(Data extract Opens)
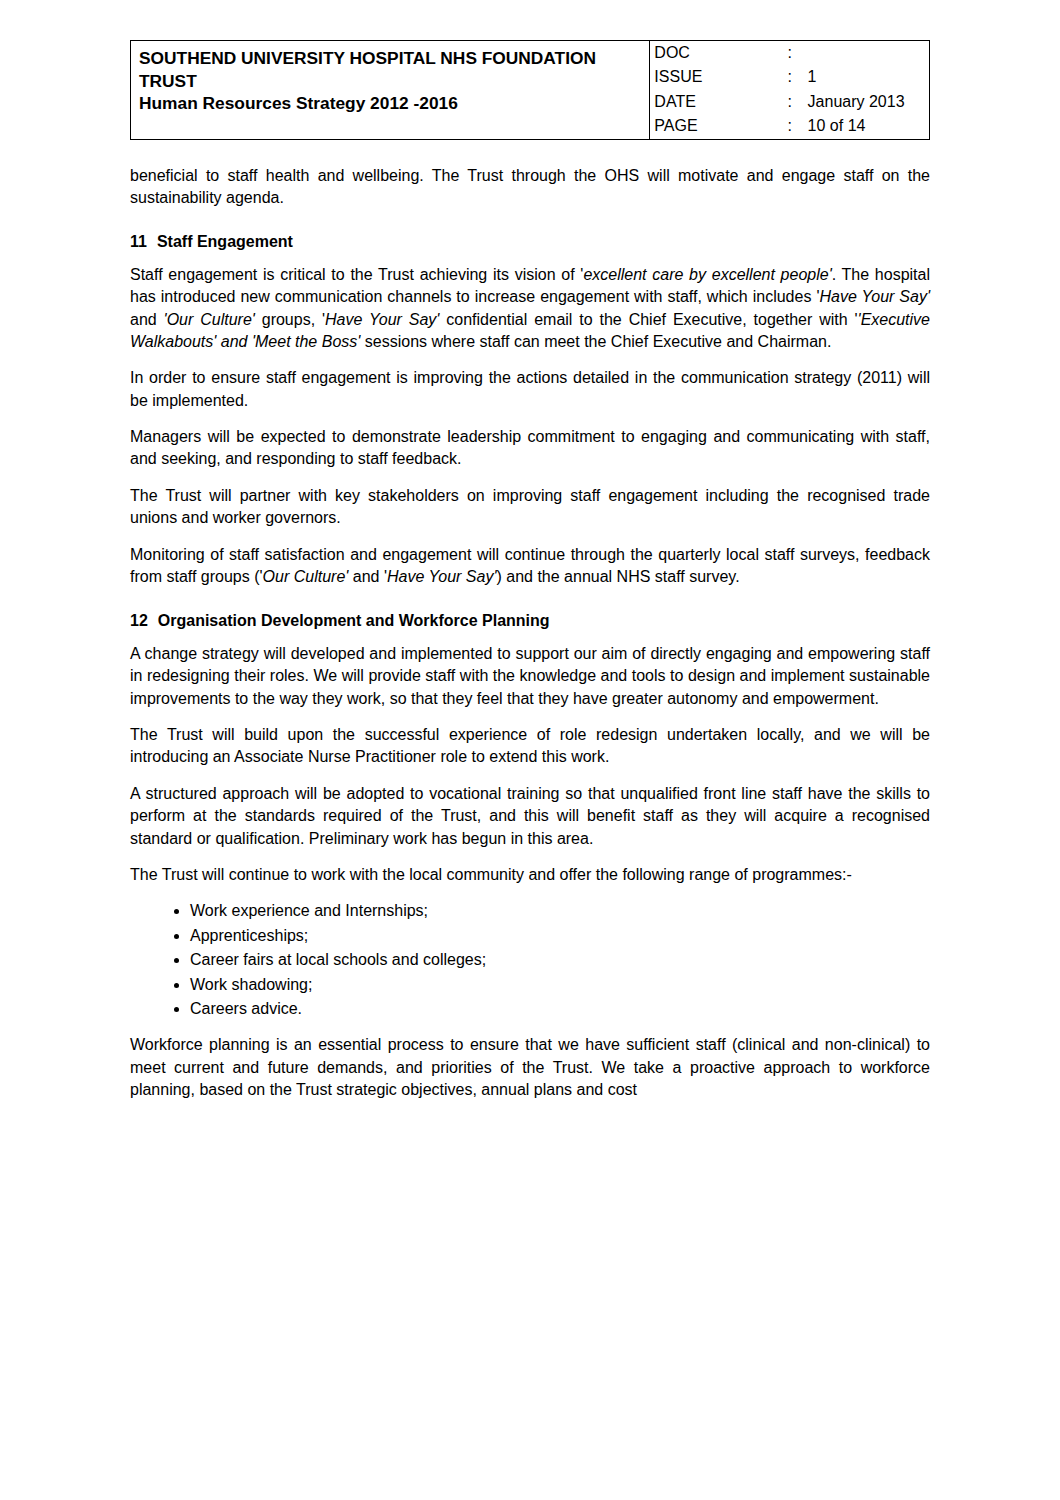| SOUTHEND UNIVERSITY HOSPITAL NHS FOUNDATION TRUST Human Resources Strategy 2012 -2016 | / DOC / : / / / ISSUE / : / 1 / / DATE / : / January 2013 / / PAGE / : / 10 of 14 / |
beneficial to staff health and wellbeing. The Trust through the OHS will motivate and engage staff on the sustainability agenda.
11 Staff Engagement
Staff engagement is critical to the Trust achieving its vision of 'excellent care by excellent people'. The hospital has introduced new communication channels to increase engagement with staff, which includes 'Have Your Say' and 'Our Culture' groups, 'Have Your Say' confidential email to the Chief Executive, together with ''Executive Walkabouts' and 'Meet the Boss' sessions where staff can meet the Chief Executive and Chairman.
In order to ensure staff engagement is improving the actions detailed in the communication strategy (2011) will be implemented.
Managers will be expected to demonstrate leadership commitment to engaging and communicating with staff, and seeking, and responding to staff feedback.
The Trust will partner with key stakeholders on improving staff engagement including the recognised trade unions and worker governors.
Monitoring of staff satisfaction and engagement will continue through the quarterly local staff surveys, feedback from staff groups ('Our Culture' and 'Have Your Say') and the annual NHS staff survey.
12 Organisation Development and Workforce Planning
A change strategy will developed and implemented to support our aim of directly engaging and empowering staff in redesigning their roles. We will provide staff with the knowledge and tools to design and implement sustainable improvements to the way they work, so that they feel that they have greater autonomy and empowerment.
The Trust will build upon the successful experience of role redesign undertaken locally, and we will be introducing an Associate Nurse Practitioner role to extend this work.
A structured approach will be adopted to vocational training so that unqualified front line staff have the skills to perform at the standards required of the Trust, and this will benefit staff as they will acquire a recognised standard or qualification. Preliminary work has begun in this area.
The Trust will continue to work with the local community and offer the following range of programmes:-
Work experience and Internships;
Apprenticeships;
Career fairs at local schools and colleges;
Work shadowing;
Careers advice.
Workforce planning is an essential process to ensure that we have sufficient staff (clinical and non-clinical) to meet current and future demands, and priorities of the Trust. We take a proactive approach to workforce planning, based on the Trust strategic objectives, annual plans and cost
(Data extract Closes)
● Your goal: Among the entries above, copy exactly only the lines starting with the one containing "A change strategy" and going through the one containing "The Trust will build", both ends included.

● Result of this exercise:
A change strategy will developed and implemented to support our aim of directly engaging and empowering staff in redesigning their roles. We will provide staff with the knowledge and tools to design and implement sustainable improvements to the way they work, so that they feel that they have greater autonomy and empowerment.
The Trust will build upon the successful experience of role redesign undertaken locally, and we will be introducing an Associate Nurse Practitioner role to extend this work.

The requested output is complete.